A pandemia que vivemos trás consigo novos desafios a quem vai iniciar em
breve os seus treinos e as suas pré-épocas. Após um tempo demasiado longo de
paragem e de inatividade, os desafios que nos coloca a presente situação são
claramente diferentes do que seria a retoma normal da pré-época. Há um conjunto
de questões importantes a serem colocadas antes de partimos para o trabalho:
quanto foi o tempo de paragem? O que os Guarda-Redes (GR) fizeram durante essa
paragem? As respostas e reflexões que apresento são mais predominantes numa
realidade de futebol sénior, mas podem-se aplicar à formação.
É importante perceber que longos tempos de paragem e inatividade trazem
grandes desafios ao processo de treino. Estamos a voltar a começar do zero, ou
quase do zero. Mas isso também é uma possibilidade para procurar diferentes
soluções. No caso dos Guarda-Redes as perdas são enormes, pelo menos pelo que
tenho inferido, principalmente e para além das físicas, a noção de controlo
corporal em gestos mais complexos, a noção de tempo e espaço que afeta a leitura
de trajetórias e a perceção de quando e onde atacar a bola e toda a
“sensibilidade” corporal e das mãos ao cair e ao tocar na bola. Se era “pezudo”
vai parecer mais “pezudo”. Claro que há exceções, daí ser importante perceber o
que cada um dos nossos GRs andou a fazer durante este tempo de paragem (quando
não foi possível a nós controlar parte desse trabalho off season).
Começando pelo desenvolvimento do que são as capacidades físicas, acho importante, se tivermos tempo para o fazer, começar de uma lógica extensiva para uma lógica mais intensiva e de uma lógica de capacidades mais gerais para as capacidades mais específicas. Iniciar pela resistência progredindo ou a par da força e depois seguir para a velocidade e outros tipo de força mais baseadas na velocidade, como por exemplo a potência ou a força explosiva. Não nos podemos esquecer que as estruturas musculo-tendinosas não estão preparadas ainda para receber esforços de alta intensidade. Aliás, até o podem receber mas a capacidade base não estando lá, o risco de lesão e de o treino não ter efeito é grande. Como já ouvi por aí dizer quando nos referimos à força: não havendo músculo bem trabalhado e desenvolvido de nada vale o especificar para ser potente ou rápido porque a sua capacidade máxima rapidamente será atingida. O que quero dizer com isto é que é importante periodizar pensando em todas estas componentes. Criar uma base para o que vem depois.
Quanto ao trabalho mais específico, acho importante irmos com calma na
introdução de conceitos técnico-táticos. Principalmente se forem de maior
complexidade ou aos quais os GRs não estão habituados.
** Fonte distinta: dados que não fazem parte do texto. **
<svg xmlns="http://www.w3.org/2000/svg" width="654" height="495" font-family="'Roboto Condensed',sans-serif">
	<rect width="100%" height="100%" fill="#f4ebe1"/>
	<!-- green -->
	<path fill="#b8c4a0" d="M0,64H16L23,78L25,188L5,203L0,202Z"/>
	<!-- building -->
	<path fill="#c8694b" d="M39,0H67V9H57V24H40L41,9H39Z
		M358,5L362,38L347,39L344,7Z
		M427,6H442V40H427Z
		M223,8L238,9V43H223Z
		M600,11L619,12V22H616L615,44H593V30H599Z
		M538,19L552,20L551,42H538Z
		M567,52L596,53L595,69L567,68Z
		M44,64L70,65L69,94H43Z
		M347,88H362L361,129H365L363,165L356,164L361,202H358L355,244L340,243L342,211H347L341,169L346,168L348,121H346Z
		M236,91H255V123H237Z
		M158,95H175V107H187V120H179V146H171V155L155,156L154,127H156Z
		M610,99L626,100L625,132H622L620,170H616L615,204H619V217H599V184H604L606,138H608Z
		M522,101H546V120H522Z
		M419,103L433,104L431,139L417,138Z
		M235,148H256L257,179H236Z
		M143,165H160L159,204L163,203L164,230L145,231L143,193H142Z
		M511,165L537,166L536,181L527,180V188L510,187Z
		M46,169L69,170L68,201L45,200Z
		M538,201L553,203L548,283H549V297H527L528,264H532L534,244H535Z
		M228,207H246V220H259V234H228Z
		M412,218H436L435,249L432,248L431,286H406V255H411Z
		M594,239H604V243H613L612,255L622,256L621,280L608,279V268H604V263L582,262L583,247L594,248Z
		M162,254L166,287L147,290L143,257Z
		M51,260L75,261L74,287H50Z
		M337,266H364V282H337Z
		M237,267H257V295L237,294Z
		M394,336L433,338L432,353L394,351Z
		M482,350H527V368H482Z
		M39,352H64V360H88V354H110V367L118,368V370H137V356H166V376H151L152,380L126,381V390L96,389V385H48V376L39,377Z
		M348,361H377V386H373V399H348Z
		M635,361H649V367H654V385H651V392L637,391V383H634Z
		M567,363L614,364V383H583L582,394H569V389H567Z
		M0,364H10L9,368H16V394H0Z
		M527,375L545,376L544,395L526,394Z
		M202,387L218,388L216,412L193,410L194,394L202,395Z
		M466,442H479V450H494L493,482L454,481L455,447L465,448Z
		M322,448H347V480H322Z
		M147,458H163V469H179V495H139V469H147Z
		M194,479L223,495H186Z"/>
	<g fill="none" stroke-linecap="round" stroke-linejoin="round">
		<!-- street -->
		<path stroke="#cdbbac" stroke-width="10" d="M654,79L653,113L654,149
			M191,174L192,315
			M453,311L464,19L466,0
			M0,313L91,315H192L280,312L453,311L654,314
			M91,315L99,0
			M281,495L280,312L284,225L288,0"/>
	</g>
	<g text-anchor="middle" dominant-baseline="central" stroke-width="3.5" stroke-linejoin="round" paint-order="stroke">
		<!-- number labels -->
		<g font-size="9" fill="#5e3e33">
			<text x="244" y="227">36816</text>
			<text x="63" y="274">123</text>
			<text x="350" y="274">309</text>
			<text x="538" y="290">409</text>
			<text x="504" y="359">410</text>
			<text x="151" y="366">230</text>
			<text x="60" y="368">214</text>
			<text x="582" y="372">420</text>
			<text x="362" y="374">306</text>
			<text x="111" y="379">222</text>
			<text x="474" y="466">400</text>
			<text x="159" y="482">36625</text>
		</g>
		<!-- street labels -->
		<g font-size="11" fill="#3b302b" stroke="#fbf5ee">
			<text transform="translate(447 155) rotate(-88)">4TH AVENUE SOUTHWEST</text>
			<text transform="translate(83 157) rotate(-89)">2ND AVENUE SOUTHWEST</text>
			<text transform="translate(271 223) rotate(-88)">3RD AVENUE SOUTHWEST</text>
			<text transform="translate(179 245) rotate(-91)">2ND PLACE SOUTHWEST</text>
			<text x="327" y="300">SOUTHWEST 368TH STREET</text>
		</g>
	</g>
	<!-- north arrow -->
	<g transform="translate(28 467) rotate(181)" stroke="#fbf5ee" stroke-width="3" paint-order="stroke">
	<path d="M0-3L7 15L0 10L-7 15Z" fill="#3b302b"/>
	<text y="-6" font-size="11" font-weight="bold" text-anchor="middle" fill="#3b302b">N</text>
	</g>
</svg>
Porque o que vai
sustentar a ação tática normalmente será a ação técnica. É por aí que devemos
começar. Partindo do exemplo do momento de jogo da defesa de baliza, que é o
que eu acho que se deve começar, antes de colocar o GR a voar e a defender
grandes remates temos de “bater” nas bases: a posição base, os deslocamentos e
as técnicas gerais. E ir progressivamente introduzindo mais algum conteúdo. E
aproveitar este tempo para corrigir, se possível, algum vício que venha a afetar
a performance no futuro. Depois introduzir referências de jogo, a baliza.
Muitos contactos com bola são fundamentais, tanto com as mãos como com os pés,
afinal se calhar temos GRs que não tocam na bola há 5 meses. Quanto às quedas tenham
calma. Vamos na progressão, vamos começar sentados e dar conforto ao GR na sua
queda. E daí por diante. Podemos ou não misturar os contextos de jogo, mas se
queremos passar uma ideia clara e temos tempo devemos simplificar e focar-nos
em pouca coisa de cada vez.
Para concluir: não há fórmulas mágicas! O contexto dita muito do que é a nossa ação como Treinadores no processo de treino. Mantenham o clima aberto e vão falando com os vossos GRs. Como eles se sentem e como eles reagiram a determinado trabalho. Fica a dica: para aguentar tempos de tempestade a casa tem de ter boas fundações. Não vamos começar a construir a casa pelo telhado. Pode doer, pode ser difícil, às vezes até pode ser chato, mas acreditem que irá fazer a diferença.